When Prestegard refused to leave, Morlino replied, “If you’re staying, I’m leaving.” The talk was completed in the basement of St. Augustine’s without media present.

Brent M. King, the diocese’s director of communications, said Morlino “realized that non-students were trying to make something of the lecture that it was not — something political, controversial, or divisive. The camera disruption from a non-student took him aback. That’s when he asked that no unauthorized recordings or photos (not knowing who Mr. Prestegard was, or why he was taking many pictures). At that point all non-students in the room were seen as being together, trying to hijack the student event on the philosophy of evil.”

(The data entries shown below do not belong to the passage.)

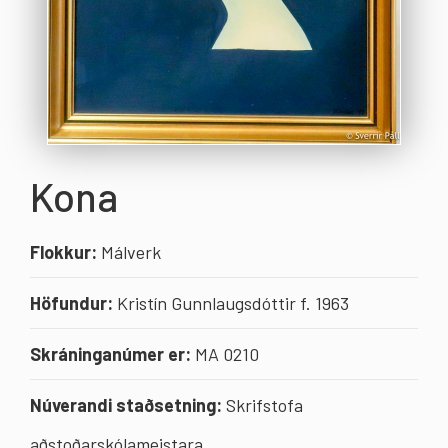
Kona
Flokkur:
Málverk
Höfundur:
Kristín Gunnlaugsdóttir f. 1963
Skráninganúmer er:
MA 0210
Núverandi staðsetning:
Skrifstofa
aðstoðarskólameistara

King said Morlino’s request “was made in light of the protesters’ presence. Given the volatile history of past events in Platteville, the bishop was attempting to salvage what was intended to be a positive learning experience for the 80 (or so) students gathered to hear his lecture. He thought that it was reasonable, out of respect for the intended objective of the evening and his being distracted by non-student designs to disrupt that objective. There were students who had expressed their intention to take pictures and record. The bishop had no problem with this. It was the fact that others were doing so, seemingly with the motive to divide and stir up controversy that he found unreasonable and unfair to the students.”

Morlino went to St. Mary’s in late October 2017 to celebrate St. Mary’s 175th anniversary.

Morlino said he brought “sincere, prayerful and personal congratulations to all of you, as well as the congratulations and prayers of the entire diocese. This is a very important church in the diocese in Platteville, [with] so many good days here” as well as “days of problems.”

Morlino thanked St. Mary’s previous pastor, Rev. Faustino Ruiz, for his work “in hard times and yet with great love for every one of you.”

Morlino called St. Mary’s, which began as a mission of St. Thomas Catholic Church of Potosi, “a house of God” since St. Mary’s opened as its own church in 1849. “Under the leadership fo your priests … you have been able to day in and day out … praise and worship God the father. … It comes to life through the faith of the church, the faith of your priests … and the faith of your forefathers and foremothers.”

Earlier this year after increasing activity in the Catholic Newman Center, Newman Heights student housing opened on the St. Augustine property. St. Mary School reopened six years after it closed and one year after its reopening was delayed by a year.

Morlino was in Platteville Sept. 12 to commemorate the reopening of St. Mary School.

Morlino started his homily by acknowledging “the existence of evil in the world, and the existence of evil in the church, but now is not the time to go into detail about that. It is time to go into detail about the victory of truth over falsehood, the victory of good over evil. The closing of the school when it happened was the work of the Devil — the Devil attacking beautiful families who [sent children] to the school, attacking these great priests.

“When the Devil hears that kind of happiness, holiness and hard work … he dealt us all a very painful shot when this school closed.”

The school opened Sept. 4 with six four-year-old kindergarteners.

Morlino said he “never had the least doubt that it would reopen.” But, he added, “we don’t think for a moment that the Devil has given up creating dissent in church. …

“We really have to keep up prayers and fasting” against “the Devil, who continues to be our enemy, about like a roaring lion seeking someone to devour.”

Morlino said the Mass was in honor of Mary, Jesus Christ’s mother, to “ask her special intercession against evil. We’ve got to pray for that special intercession every day, and we can’t afford to let our guard down.”

Morlino said the school “has to grow and flourish and thrive. … By the power of Christ , the victory over evil … don’t let the Devil take another [attack] at your precious church.”